Diese biodynamischen Zertifizierungen haben wir 2025 auslaufen lassen. Die biologische Zertifizierung nach den EU-Richtlinien führen wir natürlich weiter. Ich erkläre hier warum.
Die Entwicklung der biodynamischen Zertifizierungsstrukturen
Bei jeglicher Zusammenarbeit sind Regeln notwendig. So entstanden im Laufe der Zeit biologisch-dynamische Arbeitsvereine, welche die Zertifizierungen erarbeiten, überarbeiten und kontrollieren lassen – allen voran Demeter.
Da die Biodynamik und Anthroposophie eine ganzheitliche Methode ist, wo die geistige Arbeit einen wichtigen Teil darstellt, ist eine Zertifizierung dieser aber nicht leicht. Wie kontrolliert man die Gedanken von Menschen? Wie kontrolliert man den sozialen Aspekt, den Umgang mit Mitarbeitern? Am Ende bleiben in den meisten Richtlinien nur die kontrollierbaren Handlungen übrig – allen voran die Präparate, da diese am einfachsten zu kontrollieren sind.
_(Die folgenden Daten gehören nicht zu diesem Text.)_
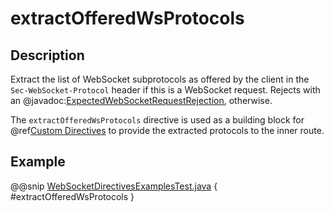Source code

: # extractOfferedWsProtocols

## Description

Extract the list of WebSocket subprotocols as offered by the client in the `Sec-WebSocket-Protocol` header if this is a WebSocket request. Rejects with an @javadoc:[ExpectedWebSocketRequestRejection](akka.http.javadsl.server.ExpectedWebSocketRequestRejection), otherwise.

The `extractOfferedWsProtocols` directive is used as a building block for @ref[Custom Directives](../custom-directives.md) to provide the extracted protocols to the inner route.

## Example

@@snip [WebSocketDirectivesExamplesTest.java](../../../../../../../test/java/docs/http/javadsl/server/directives/WebSocketDirectivesExamplesTest.java) { #extractOfferedWsProtocols }
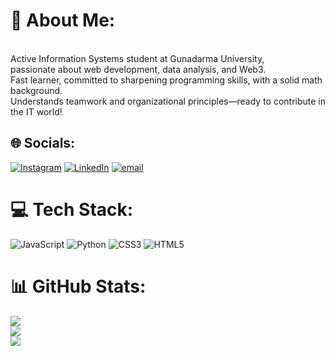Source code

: # 💫 About Me:
<br>Active Information Systems student at Gunadarma University, <br>passionate about web development, data analysis, and Web3. <br>Fast learner, committed to sharpening programming skills, with a solid math background. <br>Understands teamwork and organizational principles—ready to contribute in the IT world!


## 🌐 Socials:
[![Instagram](https://img.shields.io/badge/Instagram-%23E4405F.svg?logo=Instagram&logoColor=white)](https://instagram.com/dmssptraa._) [![LinkedIn](https://img.shields.io/badge/LinkedIn-%230077B5.svg?logo=linkedin&logoColor=white)](https://linkedin.com/in/https://www.linkedin.com/in/m-dimas-saputra-5055b1373?utm_source=share&utm_campaign=share_via&utm_content=profile&utm_medium=android_app) [![email](https://img.shields.io/badge/Email-D14836?logo=gmail&logoColor=white)](mailto:mdimas.saputra1006@gmail.com) 

# 💻 Tech Stack:
![JavaScript](https://img.shields.io/badge/javascript-%23323330.svg?style=for-the-badge&logo=javascript&logoColor=%23F7DF1E) ![Python](https://img.shields.io/badge/python-3670A0?style=for-the-badge&logo=python&logoColor=ffdd54) ![CSS3](https://img.shields.io/badge/css3-%231572B6.svg?style=for-the-badge&logo=css3&logoColor=white) ![HTML5](https://img.shields.io/badge/html5-%23E34F26.svg?style=for-the-badge&logo=html5&logoColor=white)
# 📊 GitHub Stats:
![](https://github-readme-stats.vercel.app/api?username=dimassaputra1006&theme=darcula&hide_border=false&include_all_commits=false&count_private=false)<br/>
![](https://nirzak-streak-stats.vercel.app/?user=dimassaputra1006&theme=darcula&hide_border=false)<br/>
![](https://github-readme-stats.vercel.app/api/top-langs/?username=dimassaputra1006&theme=darcula&hide_border=false&include_all_commits=false&count_private=false&layout=compact)

<!-- Proudly created with GPRM ( https://gprm.itsvg.in ) -->
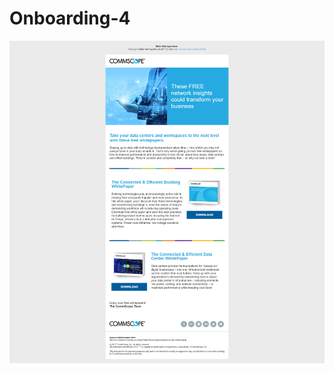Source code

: # Onboarding-4

![onboarding 4](https://github.com/gbjack/onboarding-4/blob/master/images/preview.png)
Demeter Österreich hat hier im Laufe der Zeit nachgebessert – ob das die Arbeitsgruppen sind oder die Betriebsschau: Das sind meiner Meinung nach sinnvolle Ideen, denn durch den Kontakt mit Gleichgesinnten fühlt man schnell, ob man sich in dieser Gruppe wohlfühlt.
Warum wir uns getrennt haben
Wie auch in allen anderen Vereinen werden diese Strukturen im Laufe der Zeit immer komplexer und größer. Oft entwickelt sich auch ein Verein in eine andere Richtung als man selbst. Aber allen voran wird der Overhead immer größer – es braucht mehr Angestellte, mehr Kontrollen, und vor lauter Papierarbeit verliert der Verein die Idee, die Vision aus den Augen.
Konkret: Dinge, die wir nicht mehr mittragen wollten: Bei Respekt ist es die Idee des Marketings, welches nicht mehr unseren Vorstellungen entsprach. Bei Demeter eher das ruhige Abwarten und Nicht-Reagieren auf aktuelle Fragen, was uns immer schwer fiel mit anzusehen. Sei es die Diskussion über das Erlauben der Lesemaschine oder die Frage der Tiereinheiten pro Hektar in einem immer trockener werdenden Klima.
Uns wurde klar, dass die meisten Landwirte in diesen Gruppen ganz genau wissen und bewusst arbeiten – und somit oft besser arbeiten, als die Regeln erlauben. Somit kommt es dazu, dass diese Regeln wie ein Korsett wirken, welches freie Entwicklung verhindert.
Rudolf Steiner selbst hat das vorausgesehen: Der Mensch entwickelt Eigenschaften und Funktionen an sich, deren Bestimmungsgrund wir nur in ihm selbst suchen können. Das Gattungsmäßige – also Vereine, Statuten, Paragraphen – dient ihm dabei nur als Mittel, um seine besondere Wesenheit auszudrücken. Es soll Hilfsmittel sein, kein Korsett.
Wir sehen diesen Schritt als Weg zu unserer individuellen Freiheit. Wir wollen unsere Biodynamie selbst weiterentwickeln und interpretieren.